Correct Article 78
UU Nomor 18 Tahun 2017 | Undang-Undang Nomor 18 Tahun 2017 tentang Pelindungan Pekerja Migran Indonesia
Current Text
(1) Selain penyidik pejabat Polisi Negara Republik INDONESIA, kepada pejabat pegawai negeri sipil tertentu di instansi Pemerintah Pusat dan Pemerintah Daerah yang bertanggung jawab di bidang ketenagakerjaan diberi wewenang khusus sebagai penyidik sebagaimana dimaksud dalam UNDANG-UNDANG Hukum Acara Pidana, untuk melakukan penyidikan tindak pidana sebagaimana diatur dalam UNDANG-UNDANG ini.

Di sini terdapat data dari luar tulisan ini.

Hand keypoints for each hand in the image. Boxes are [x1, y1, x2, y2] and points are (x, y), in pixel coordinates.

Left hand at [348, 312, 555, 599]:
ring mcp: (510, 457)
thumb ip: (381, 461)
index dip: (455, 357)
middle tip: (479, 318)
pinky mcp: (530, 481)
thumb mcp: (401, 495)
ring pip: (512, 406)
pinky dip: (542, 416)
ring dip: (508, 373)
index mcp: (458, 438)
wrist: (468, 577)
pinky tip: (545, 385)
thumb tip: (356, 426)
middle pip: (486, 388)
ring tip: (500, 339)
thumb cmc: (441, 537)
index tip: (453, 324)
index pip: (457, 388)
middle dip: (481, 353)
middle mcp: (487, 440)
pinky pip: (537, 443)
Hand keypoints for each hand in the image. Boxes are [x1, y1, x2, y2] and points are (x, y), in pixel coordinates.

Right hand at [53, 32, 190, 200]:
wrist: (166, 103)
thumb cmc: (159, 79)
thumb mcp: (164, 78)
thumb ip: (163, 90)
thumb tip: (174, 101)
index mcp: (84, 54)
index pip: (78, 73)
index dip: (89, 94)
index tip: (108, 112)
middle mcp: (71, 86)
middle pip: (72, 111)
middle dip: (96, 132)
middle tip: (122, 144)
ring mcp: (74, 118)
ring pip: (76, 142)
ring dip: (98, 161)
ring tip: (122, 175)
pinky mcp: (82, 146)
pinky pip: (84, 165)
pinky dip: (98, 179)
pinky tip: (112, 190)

(2) Penyidik pegawai negeri sipil sebagaimana dimaksud pada ayat (1) berwenang:
a. melakukan pemeriksaan atas kebenaran laporan tentang tindak pidana di bidang ketenagakerjaan;
b. melakukan pemeriksaan terhadap orang yang diduga melakukan tindak pidana di bidang ketenagakerjaan;
c. meminta keterangan dan bukti dari orang atau badan hukum sehubungan dengan tindak pidana di bidang ketenagakerjaan;
d. melakukan pemeriksaan atau penyitaan bahan atau barang bukti dalam perkara tindak pidana di bidang ketenagakerjaan;
e. melakukan pemeriksaan atas surat dan/atau dokumen lain tentang tindak pidana di bidang ketenagakerjaan;
f. meminta bantuan tenaga ahli dalam rangka pelaksanaan tugas penyidikan tindak pidana di bidang ketenagakerjaan; dan
g. menghentikan penyidikan jika tidak terdapat cukup bukti tentang adanya tindak pidana di bidang ketenagakerjaan.

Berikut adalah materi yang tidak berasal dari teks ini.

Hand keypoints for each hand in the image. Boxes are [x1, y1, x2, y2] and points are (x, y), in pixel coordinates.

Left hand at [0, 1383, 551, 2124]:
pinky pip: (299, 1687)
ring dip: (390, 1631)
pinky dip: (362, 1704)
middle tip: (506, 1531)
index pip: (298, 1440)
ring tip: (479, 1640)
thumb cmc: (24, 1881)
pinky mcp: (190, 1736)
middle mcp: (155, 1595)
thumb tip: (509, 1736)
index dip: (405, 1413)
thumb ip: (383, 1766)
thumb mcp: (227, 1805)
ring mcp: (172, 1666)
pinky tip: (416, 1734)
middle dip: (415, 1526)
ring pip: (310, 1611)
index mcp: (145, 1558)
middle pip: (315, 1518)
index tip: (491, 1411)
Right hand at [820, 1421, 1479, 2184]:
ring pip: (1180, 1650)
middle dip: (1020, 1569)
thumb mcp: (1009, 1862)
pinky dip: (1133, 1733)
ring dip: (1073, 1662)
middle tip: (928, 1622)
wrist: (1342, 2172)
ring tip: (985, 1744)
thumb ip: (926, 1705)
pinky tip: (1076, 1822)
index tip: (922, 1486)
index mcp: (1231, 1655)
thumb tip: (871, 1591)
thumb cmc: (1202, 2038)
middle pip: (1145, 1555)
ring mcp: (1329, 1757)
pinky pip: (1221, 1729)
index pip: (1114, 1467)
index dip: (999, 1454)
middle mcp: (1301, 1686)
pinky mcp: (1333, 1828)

(3) Dalam melaksanakan kewenangannya, penyidik pegawai negeri sipil sebagaimana dimaksud pada ayat
(2) berkoordinasi dengan penyidik pegawai negeri sipil instansi terkait.
(4) Kewenangan penyidik pegawai negeri sipil sebagaimana dimaksud pada ayat (2) dilaksanakan sesuai dengan ketentuan peraturan perundang- undangan.